Arbeitsauftrag A:
Nenne alle Adjektive und Partizipien, die im ersten Satz des vorliegenden Textes unmittelbar vor einem Substantiv stehen und es näher bestimmen. Gib sie in der Reihenfolge und Form an, in der sie dort auftreten.

Vorliegender Text:

────

Wer nämlich aus materiellen Gründen - auch ohne eine vorhergehende Verwarnung - zu einem bestimmten Verhalten - hier Unterlassen des Vertriebs patentverletzender Waren - gezwungen ist, kann aus einer aus formalen Gründen unberechtigten Abnehmerverwarnung, welche das ohnehin gebotene Verhalten zur Folge hat, keinen ersatzfähigen Erwerbsschaden herleiten.‹
Verfahrensgang
OLG Frankfurt am Main |
LG Darmstadt |
Tatbestand
Die Parteien stehen im Wettbewerb beim Vertrieb von Kupplungsvorrichtungen für Werkzeugmaschinen. Abnehmer dieser Kupplungssysteme sind neben Händlern hauptsächlich Hersteller automatischer Erodiermaschinen - im Inland rund 20 Betriebe.
Die Klägerin, ein inländisches Unternehmen, vertreibt die Kupplungsvorrichtung "M.-System" des schwedischen Unternehmens "S. International AB".

────

Gegebene Datensätze:
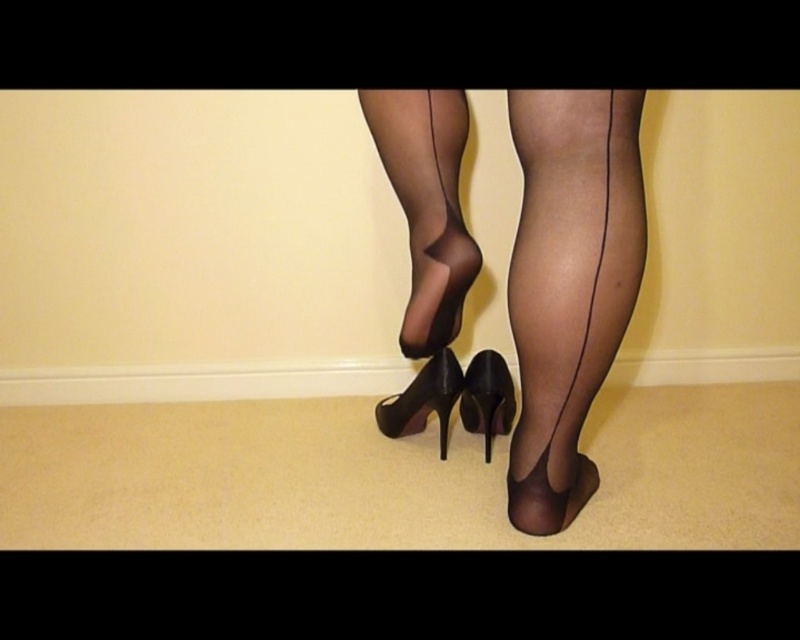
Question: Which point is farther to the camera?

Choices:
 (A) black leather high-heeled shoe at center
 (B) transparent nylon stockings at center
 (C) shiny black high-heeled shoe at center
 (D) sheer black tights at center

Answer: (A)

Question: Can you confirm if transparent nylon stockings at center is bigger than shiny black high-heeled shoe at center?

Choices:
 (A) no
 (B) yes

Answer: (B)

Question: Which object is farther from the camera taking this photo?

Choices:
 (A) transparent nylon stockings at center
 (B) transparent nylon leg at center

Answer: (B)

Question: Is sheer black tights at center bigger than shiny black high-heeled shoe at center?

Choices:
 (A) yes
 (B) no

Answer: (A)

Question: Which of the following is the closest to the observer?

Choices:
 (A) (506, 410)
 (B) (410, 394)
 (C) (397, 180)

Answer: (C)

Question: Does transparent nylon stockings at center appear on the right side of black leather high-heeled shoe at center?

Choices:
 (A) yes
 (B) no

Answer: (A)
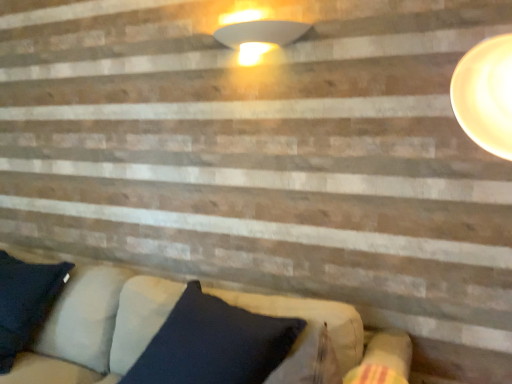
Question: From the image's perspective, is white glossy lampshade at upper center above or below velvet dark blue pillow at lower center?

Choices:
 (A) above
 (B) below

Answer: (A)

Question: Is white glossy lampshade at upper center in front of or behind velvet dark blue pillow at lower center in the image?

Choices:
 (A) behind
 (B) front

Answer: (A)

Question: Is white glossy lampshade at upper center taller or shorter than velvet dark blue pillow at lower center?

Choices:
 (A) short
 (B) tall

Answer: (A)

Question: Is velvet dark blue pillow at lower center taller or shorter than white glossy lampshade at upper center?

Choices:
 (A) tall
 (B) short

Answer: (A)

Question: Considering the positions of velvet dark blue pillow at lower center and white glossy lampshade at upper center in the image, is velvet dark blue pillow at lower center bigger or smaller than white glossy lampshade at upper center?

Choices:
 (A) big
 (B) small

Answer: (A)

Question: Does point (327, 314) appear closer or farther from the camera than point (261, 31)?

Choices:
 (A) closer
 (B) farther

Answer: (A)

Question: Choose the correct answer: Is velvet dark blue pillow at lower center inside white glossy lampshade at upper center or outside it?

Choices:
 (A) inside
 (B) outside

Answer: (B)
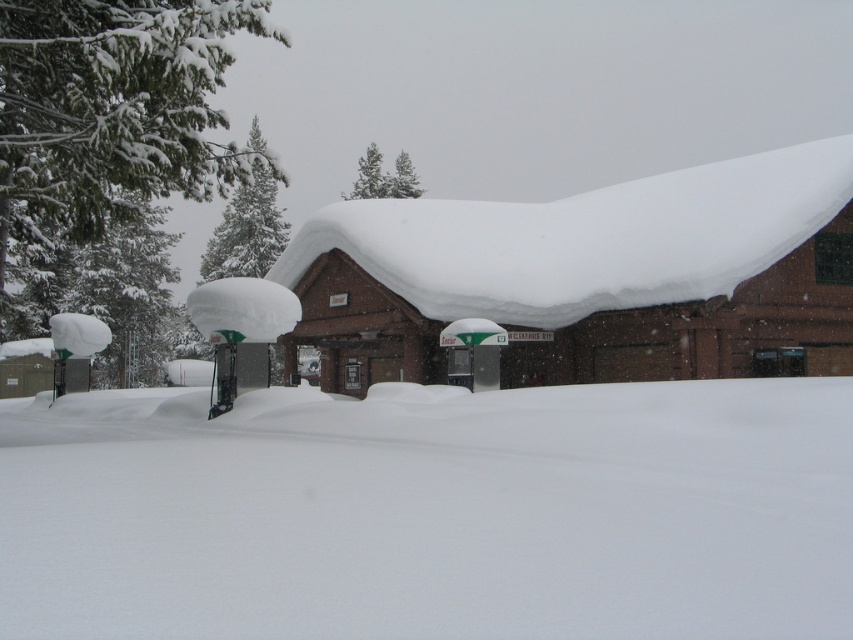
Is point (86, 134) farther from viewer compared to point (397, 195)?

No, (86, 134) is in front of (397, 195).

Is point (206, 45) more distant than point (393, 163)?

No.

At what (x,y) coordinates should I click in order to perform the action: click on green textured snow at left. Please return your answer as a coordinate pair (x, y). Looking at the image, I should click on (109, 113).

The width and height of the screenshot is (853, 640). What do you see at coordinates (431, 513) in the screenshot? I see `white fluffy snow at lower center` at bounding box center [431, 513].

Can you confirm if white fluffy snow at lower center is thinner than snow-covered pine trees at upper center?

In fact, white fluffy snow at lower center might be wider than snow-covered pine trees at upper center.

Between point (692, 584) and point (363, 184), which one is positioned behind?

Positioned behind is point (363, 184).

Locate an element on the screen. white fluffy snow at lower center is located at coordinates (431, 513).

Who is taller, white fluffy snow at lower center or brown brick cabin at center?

────

Arbeitsauftrag B:
Wandle den Abschnitt der Datensätze vom Anfang bis einschließlich der Zeile mit „Question: Is sheer“ in eine nummerierte Liste um und lass dabei Leerzeilen weg. Bilder gehören nicht in die Lösung.

Lösung A:
materiellen, vorhergehende, bestimmten, patentverletzender, formalen, unberechtigten, gebotene, ersatzfähigen

Lösung B:
1. Question: Which point is farther to the camera?
2. Choices:
3.  (A) black leather high-heeled shoe at center
4.  (B) transparent nylon stockings at center
5.  (C) shiny black high-heeled shoe at center
6.  (D) sheer black tights at center
7. Answer: (A)
8. Question: Can you confirm if transparent nylon stockings at center is bigger than shiny black high-heeled shoe at center?
9. Choices:
10.  (A) no
11.  (B) yes
12. Answer: (B)
13. Question: Which object is farther from the camera taking this photo?
14. Choices:
15.  (A) transparent nylon stockings at center
16.  (B) transparent nylon leg at center
17. Answer: (B)
18. Question: Is sheer black tights at center bigger than shiny black high-heeled shoe at center?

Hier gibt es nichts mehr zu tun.